The pandemic crisis we are experiencing has drawn the attention of millions of parents around the world to how absolutely important school teachers are. It is paramount for the economic recession that follows to be accompanied by the appreciation of teachers as the key to address the disadvantage gap: indeed, their impact in improving pupils’ performance is 2 to 3 times higher than any other school-level factor [6].

This is why it is so important to support our teachers. We need them to have the tools, training and professional development to effectively deliver their enormous task. We must be able to create the conditions to help teachers develop their skills, to equip and train them to make the best use of innovation & tech resources, accessing continuous learning, best-practice sharing, enhancing pedagogical methods, safeguarding of children, etc.

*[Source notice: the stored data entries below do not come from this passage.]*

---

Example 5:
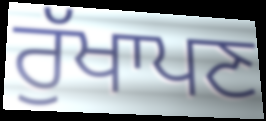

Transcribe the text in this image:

ਰੁੱਖਾਪਣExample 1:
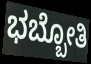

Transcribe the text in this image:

ಭಬ್ಬೋತಿ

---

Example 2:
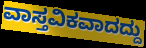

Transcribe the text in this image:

Somewhere around last year, I had a chat with a brilliant head teacher in south London where I heard her worries that students had become increasingly aggressive towards teachers, unwilling to learn and hard to handle due to misinformation “- the earth is flat, and teachers are paid by the government to lie to us” she told me. At that point, I was convinced that teachers would be facing a great challenge to adapt to the era of misinformation spread by social networks.

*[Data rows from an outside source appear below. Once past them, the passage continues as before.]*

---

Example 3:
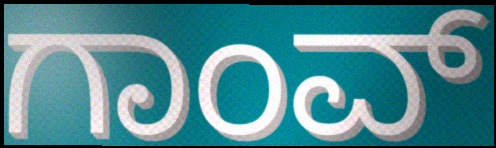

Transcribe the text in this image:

ಗಾಂವ್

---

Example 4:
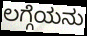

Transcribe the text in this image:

ಲಗ್ಗೆಯನು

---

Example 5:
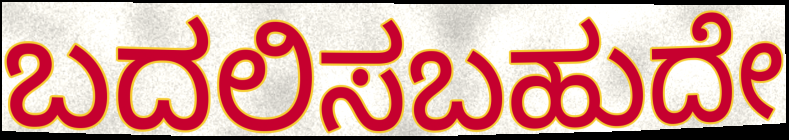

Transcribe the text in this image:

ಬದಲಿಸಬಹುದೇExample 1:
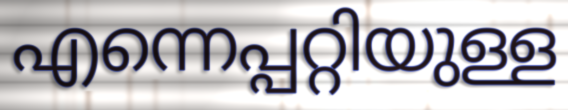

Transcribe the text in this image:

എന്നെപ്പറ്റിയുള്ള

I was far from knowing that this was just something to add to a global pandemic and the following northern hemisphere-wide lockdown. Suddenly, we were all awarded an informal masters in change and crisis management for trying to cope with mayhem across our work, businesses and households. Teachers were no exception.

As schools closed, we were to realise the outstanding management skills of school leaders. They cared for the well being of children and staff, arranged schools to quickly close and adapt to remote learning. That included not only on-line teaching but also phone/mail resources for the less affluent or more isolated communities. They did this while keeping school doors open to protect children who are vulnerable or at risk, and their canteens open to feed those who simply can’t afford it.

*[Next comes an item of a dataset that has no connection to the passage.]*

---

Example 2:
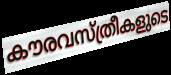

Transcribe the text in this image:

കൗരവസ്ത്രീകളുടെ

This long and drastic interruption, combined with the expected unprecedented increase in poverty rates, will negatively impact future generations, further widening the gap between rich and poor. Governments, business, third sector and people in general - we must all work together to support and celebrate the outstanding work that teachers do. Allowing them to give every child the opportunity to succeed is an urgent and imminent need; failing to do this will keep inequality around for generations to come.

[1] UIS database

[2] Eurostat- Pordata, FFMS

[3] In the USA, for example, the difference between the average life expectancy between the richest 1% and the poorest 1% is 14 years (Chetty R, Stepner M, Abraham S,et al., 2001–2014)

[4] Pereira et al. Unicef, 2017

[5] Education Policy Institute, Preventing the disadvantage gap from increasing during and after the Covid-19 pandemic

[6] Opper, Isaac M., 2019

Miguel Herdade
Former Faculty at Nova SBE | Miguel works at Ambition Institute in the UK and is a Director of Orquestra Sem Fronteiras in Portugal and Spain.